Image: ifindkarma/Flickr The era of Big Data is not ?coming soon.? It?s here today and it has brought both painful changes and unprecedented opportunit
Data scientists are looking at the classic V’s:
• Volume – The costs of compute, storage, and connectivity resources are plunging, and new technologies like scanners, smartphones, ubiquitous video, and other data-collectors mean we are awash in volumes of data that dwarf what was available even five to 10 years ago. We capture every mouse click, phone call, text message, Web search, transaction, and more. As the volume of data grows, we can learn more – but only if we uncover the meaningful relationships and patterns.
• Variety – From the endless streams of text data in social networking and geolocation data, to structured wallet share and demographics, companies are capturing a more diverse set of data than ever. Bringing it together is no small task.
• Velocity – It’s a truism that the pace of business is inexorably accelerating. The volume and variety of Big Data alone would be daunting enough. But now, that data is coming faster than ever. For some applications, the data shelf life is short. Speed kills competitors if you tame these waves of data – or it can kill your organization if it overwhelms you.

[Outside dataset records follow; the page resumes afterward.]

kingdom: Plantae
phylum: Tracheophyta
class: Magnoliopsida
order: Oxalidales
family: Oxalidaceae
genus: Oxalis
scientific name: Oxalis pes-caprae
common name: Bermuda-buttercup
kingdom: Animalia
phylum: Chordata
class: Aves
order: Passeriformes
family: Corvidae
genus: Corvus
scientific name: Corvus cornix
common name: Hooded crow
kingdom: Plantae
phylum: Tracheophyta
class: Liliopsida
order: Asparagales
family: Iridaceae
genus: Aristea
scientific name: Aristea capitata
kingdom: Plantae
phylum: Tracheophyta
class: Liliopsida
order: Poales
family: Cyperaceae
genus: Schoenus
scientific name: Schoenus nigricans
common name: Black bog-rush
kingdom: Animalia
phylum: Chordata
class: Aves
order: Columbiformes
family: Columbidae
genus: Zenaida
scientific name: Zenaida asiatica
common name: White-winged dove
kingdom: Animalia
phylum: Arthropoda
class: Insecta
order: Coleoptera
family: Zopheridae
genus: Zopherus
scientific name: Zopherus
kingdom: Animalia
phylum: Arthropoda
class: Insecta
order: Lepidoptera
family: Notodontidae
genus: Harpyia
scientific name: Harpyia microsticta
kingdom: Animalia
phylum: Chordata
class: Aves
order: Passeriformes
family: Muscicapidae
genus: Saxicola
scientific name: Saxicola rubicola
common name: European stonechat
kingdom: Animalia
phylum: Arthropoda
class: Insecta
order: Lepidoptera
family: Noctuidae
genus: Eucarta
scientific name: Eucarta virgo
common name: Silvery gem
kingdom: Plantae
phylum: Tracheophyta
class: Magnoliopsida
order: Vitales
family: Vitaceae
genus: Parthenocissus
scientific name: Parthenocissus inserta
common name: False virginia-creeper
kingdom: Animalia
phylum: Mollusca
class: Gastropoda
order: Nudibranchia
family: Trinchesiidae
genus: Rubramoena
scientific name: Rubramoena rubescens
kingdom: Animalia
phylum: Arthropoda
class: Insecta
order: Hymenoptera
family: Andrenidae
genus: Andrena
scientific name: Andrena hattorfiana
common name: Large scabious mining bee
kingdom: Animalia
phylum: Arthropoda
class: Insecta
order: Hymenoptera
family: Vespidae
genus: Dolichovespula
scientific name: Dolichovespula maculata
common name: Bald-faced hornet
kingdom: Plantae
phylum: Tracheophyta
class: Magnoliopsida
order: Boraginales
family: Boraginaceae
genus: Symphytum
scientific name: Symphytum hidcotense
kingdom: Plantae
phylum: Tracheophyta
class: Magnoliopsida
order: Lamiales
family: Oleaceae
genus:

IBM has coined a worthy V – “veracity” – that addresses the inherent trustworthiness of data. The uncertainty about the consistency or completeness of data and other ambiguities can become major obstacles. As a result, basic principles as data quality, data cleansing, master data management, and data governance remain critical disciplines when working with Big Data.
It wasn’t very long ago when a terabyte was considered large. But now, that seems like a rounding error. Today, we create 2.5 quintillion bytes of data every day. In fact, we’re creating so much data so quickly that 90 percent of the data in the world today has been created in the last two years alone. Clearly, traditional ways of managing data must change.
In response, IT organizations have rethought their infrastructures and made tremendous progress in designing sophisticated computing architectures to tackle these extraordinary computing challenges. Data scientists have harnessed such technologies as grid computing, cloud computing, and in-database processing to bring a level of pragmatic feasibility to what were inconceivable computing challenges.
The Fourth V: Viability
But we need more than shiny plumbing to analyze massive data sets in real time. That’s merely a great start. But what can we do with that infrastructure? Where do we start? The first place to look is in the metadata. We want to carefully select the attributes and factors that are most likely to predict outcomes that matter most to businesses. With Big Data, we’re not simply collecting a large number of records. We’re collecting multidimensional data that spans a broadening array of variables. The secret is uncovering the latent, hidden relationships among these variables.